* Passage provided:
· · · ·
Chapter 14 Creating CORBA C++ Components
Running C++ components externally
EAServer's C++ component model
allows you incorporate legacy C and C++ business
logic code into a component. However, if legacy code is unstable,
it can cause the server to crash.
Beginning in version 4.0, you can configure C++ components
to execute within a dedicated external process. EAServer spawns
a subprocess to execute the component, and issues component invocations
using interprocess communication.
Limitations
Because external components execute in a different process
than the host server, they cannot use the following features:
- Sharing, Concurrency, or Bind Thread
properties The Sharing, Concurrency, and Bind Thread component properties
have no effect when components execute externally, because each
component instance runs in a separate process. You can get a form
of instance reuse by enabling the Pooling property. With Pooling
enabled, the server reuses component processes for multiple invocations.
- Transactions or connection caches Server managed transactions and connection caching are not
supported in components that execute externally.
- C and C++ API routines None of the Jag* C routines or
server-side C++ classes documented in the EAServer
API Reference are available to components that execute
externally. These routines and classes can only be called by code
that executes within the host server process.
· · · ·
* What is being asked: List each feature group that the passage on running C++ components externally says external components cannot use.

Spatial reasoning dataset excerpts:
· · · ·
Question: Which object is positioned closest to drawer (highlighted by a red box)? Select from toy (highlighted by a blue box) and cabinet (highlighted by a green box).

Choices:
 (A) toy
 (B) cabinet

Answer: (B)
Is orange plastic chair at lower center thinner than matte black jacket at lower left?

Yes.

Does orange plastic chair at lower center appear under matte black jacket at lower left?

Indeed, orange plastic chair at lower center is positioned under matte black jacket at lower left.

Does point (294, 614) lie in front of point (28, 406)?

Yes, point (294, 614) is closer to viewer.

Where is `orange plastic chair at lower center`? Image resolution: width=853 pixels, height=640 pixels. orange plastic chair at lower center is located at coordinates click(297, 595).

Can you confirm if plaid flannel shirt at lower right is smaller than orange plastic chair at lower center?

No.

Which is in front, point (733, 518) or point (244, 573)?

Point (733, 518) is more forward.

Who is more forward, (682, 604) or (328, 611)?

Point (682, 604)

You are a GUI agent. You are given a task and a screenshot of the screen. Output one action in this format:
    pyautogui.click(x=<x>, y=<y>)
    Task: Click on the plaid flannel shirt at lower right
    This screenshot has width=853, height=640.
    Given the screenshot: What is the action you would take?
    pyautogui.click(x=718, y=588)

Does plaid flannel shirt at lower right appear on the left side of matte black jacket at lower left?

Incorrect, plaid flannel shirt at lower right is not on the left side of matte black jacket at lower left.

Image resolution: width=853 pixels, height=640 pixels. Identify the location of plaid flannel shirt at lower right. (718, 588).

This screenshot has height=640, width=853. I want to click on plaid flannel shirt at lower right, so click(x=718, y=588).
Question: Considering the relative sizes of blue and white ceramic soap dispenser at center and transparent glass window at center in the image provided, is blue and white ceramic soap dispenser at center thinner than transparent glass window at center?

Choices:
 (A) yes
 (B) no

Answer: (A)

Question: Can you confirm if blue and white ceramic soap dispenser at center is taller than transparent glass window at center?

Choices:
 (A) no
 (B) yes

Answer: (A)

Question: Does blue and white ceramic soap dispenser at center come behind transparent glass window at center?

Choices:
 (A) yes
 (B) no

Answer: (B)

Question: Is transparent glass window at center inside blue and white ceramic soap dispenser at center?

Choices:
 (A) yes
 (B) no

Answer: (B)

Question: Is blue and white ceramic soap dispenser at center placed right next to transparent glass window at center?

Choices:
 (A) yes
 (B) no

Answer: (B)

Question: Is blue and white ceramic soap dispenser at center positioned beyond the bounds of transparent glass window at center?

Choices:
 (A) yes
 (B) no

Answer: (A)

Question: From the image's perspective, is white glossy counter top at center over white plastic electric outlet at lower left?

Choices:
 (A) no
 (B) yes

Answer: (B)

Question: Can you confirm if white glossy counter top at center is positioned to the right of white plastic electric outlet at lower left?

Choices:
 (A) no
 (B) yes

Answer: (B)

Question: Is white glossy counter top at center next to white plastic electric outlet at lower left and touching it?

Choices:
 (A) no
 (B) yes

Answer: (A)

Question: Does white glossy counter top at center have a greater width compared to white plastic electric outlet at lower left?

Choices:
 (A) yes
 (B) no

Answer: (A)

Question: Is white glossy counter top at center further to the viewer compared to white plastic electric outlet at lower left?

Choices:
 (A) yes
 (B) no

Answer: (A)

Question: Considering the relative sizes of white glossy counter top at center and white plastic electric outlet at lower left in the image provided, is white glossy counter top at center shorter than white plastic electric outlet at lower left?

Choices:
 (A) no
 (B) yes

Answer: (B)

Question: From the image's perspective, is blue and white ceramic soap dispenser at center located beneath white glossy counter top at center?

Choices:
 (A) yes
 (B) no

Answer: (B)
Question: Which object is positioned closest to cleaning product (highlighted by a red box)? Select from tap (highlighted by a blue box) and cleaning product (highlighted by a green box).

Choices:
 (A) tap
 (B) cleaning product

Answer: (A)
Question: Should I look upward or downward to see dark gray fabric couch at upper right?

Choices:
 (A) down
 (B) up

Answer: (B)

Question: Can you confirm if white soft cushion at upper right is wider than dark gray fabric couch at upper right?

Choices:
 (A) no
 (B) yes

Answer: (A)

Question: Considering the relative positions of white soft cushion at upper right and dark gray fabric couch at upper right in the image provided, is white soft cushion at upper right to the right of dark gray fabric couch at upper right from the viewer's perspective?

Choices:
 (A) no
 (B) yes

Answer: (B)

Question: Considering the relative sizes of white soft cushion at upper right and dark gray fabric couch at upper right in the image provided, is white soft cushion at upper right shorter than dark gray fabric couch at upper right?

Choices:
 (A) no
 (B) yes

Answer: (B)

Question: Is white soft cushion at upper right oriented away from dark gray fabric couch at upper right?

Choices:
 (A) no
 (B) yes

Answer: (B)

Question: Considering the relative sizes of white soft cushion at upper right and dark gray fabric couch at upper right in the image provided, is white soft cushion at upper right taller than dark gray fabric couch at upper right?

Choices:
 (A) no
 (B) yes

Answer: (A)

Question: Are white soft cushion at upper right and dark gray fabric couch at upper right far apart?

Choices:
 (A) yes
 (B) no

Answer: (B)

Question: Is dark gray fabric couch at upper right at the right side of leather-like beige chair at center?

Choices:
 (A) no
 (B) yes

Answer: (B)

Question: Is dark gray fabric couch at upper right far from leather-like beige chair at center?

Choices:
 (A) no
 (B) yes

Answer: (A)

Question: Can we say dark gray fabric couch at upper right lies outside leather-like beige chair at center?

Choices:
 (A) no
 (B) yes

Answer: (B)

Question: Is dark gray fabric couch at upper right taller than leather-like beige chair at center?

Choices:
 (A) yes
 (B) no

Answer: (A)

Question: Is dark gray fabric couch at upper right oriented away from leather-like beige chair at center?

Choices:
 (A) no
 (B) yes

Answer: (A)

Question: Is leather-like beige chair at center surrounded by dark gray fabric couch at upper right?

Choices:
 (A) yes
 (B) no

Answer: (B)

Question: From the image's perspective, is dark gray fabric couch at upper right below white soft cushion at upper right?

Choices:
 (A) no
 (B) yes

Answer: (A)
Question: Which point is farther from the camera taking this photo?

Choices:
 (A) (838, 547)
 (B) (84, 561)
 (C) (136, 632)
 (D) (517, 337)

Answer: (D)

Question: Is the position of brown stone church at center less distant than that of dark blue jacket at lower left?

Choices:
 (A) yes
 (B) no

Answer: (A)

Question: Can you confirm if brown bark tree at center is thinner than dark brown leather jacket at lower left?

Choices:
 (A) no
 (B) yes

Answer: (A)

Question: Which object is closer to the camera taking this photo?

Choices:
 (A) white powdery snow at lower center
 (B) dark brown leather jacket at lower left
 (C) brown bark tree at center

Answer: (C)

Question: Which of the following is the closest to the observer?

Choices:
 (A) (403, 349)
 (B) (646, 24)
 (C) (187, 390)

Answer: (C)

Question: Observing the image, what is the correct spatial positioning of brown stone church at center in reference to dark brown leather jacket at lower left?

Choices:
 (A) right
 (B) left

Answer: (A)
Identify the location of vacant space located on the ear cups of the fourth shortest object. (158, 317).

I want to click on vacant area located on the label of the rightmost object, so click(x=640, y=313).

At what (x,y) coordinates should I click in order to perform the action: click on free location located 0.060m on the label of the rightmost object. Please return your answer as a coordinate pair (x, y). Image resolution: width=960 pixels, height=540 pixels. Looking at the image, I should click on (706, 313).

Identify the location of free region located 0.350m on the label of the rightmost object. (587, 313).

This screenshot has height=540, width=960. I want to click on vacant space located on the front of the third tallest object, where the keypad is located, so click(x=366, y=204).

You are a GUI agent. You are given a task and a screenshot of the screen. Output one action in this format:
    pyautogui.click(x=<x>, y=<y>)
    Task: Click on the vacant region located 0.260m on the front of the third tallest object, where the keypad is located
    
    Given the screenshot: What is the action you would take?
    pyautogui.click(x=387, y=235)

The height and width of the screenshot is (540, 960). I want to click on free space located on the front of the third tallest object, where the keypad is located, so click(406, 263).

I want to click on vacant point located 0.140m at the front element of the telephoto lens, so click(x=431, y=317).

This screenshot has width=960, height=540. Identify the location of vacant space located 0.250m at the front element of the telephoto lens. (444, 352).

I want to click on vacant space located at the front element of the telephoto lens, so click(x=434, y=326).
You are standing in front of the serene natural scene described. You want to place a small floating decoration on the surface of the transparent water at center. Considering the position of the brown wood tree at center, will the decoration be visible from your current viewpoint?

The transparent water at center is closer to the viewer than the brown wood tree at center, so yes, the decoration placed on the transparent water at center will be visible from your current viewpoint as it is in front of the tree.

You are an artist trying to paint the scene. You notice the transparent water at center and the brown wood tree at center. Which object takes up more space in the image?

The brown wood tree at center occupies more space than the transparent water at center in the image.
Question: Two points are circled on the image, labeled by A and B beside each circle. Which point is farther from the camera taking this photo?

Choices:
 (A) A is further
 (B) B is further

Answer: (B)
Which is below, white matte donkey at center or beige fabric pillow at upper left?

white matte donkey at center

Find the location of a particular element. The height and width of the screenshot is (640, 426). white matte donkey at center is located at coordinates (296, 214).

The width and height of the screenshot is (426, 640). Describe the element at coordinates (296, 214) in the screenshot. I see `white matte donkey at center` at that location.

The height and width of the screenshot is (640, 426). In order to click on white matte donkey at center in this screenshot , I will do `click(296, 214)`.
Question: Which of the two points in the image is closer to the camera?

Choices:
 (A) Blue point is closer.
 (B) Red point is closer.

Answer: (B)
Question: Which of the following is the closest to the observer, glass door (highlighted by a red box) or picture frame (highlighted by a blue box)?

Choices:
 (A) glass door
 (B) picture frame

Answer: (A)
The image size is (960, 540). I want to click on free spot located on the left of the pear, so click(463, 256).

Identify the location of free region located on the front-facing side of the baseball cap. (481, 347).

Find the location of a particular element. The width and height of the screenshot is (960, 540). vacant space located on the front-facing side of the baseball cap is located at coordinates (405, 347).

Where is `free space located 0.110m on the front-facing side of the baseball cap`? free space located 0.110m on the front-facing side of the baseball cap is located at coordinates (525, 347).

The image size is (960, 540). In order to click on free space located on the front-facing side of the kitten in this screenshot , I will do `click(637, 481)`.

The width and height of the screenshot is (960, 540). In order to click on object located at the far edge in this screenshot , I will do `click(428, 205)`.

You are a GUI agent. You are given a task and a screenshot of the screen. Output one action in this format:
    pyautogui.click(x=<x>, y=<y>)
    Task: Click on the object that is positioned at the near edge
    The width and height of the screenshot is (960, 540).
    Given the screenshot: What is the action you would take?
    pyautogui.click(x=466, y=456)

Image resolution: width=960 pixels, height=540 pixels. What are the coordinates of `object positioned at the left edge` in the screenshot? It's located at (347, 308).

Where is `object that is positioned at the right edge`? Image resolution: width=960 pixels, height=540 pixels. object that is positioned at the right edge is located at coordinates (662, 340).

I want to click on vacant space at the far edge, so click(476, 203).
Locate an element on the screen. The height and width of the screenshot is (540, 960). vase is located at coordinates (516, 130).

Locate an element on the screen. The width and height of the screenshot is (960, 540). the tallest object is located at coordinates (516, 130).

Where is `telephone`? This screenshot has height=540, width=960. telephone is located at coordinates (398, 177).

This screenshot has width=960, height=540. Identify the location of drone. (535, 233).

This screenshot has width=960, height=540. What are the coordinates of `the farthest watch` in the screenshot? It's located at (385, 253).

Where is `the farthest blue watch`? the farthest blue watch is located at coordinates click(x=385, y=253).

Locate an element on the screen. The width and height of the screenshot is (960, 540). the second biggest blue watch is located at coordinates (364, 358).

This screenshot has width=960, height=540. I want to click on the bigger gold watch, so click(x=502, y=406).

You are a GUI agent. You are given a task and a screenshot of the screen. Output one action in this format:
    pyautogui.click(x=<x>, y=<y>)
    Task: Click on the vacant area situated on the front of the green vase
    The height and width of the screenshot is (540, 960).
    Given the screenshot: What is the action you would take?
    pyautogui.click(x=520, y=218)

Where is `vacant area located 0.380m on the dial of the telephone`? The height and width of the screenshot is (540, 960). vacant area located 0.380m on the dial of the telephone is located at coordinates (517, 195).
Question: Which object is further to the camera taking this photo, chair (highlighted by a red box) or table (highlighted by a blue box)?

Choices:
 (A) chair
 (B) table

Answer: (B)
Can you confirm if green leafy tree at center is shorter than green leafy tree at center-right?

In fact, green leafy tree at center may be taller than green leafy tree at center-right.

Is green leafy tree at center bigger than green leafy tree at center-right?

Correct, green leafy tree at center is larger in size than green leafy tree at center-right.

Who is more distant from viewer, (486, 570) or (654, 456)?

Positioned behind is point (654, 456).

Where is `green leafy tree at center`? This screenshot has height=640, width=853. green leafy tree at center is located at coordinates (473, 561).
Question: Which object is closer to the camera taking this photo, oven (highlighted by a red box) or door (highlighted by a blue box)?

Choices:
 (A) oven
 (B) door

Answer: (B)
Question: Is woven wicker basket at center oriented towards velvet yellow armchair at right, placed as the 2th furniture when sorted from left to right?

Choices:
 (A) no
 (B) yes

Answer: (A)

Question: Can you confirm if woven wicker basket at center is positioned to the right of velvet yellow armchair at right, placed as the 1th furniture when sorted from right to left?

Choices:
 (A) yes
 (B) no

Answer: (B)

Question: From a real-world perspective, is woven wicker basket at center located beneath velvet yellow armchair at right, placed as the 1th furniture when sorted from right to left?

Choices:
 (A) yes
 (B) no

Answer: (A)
· · · ·
* Full solution:
- Sharing, Concurrency, or Bind Thread properties
- Transactions or connection caches
- C and C++ API routines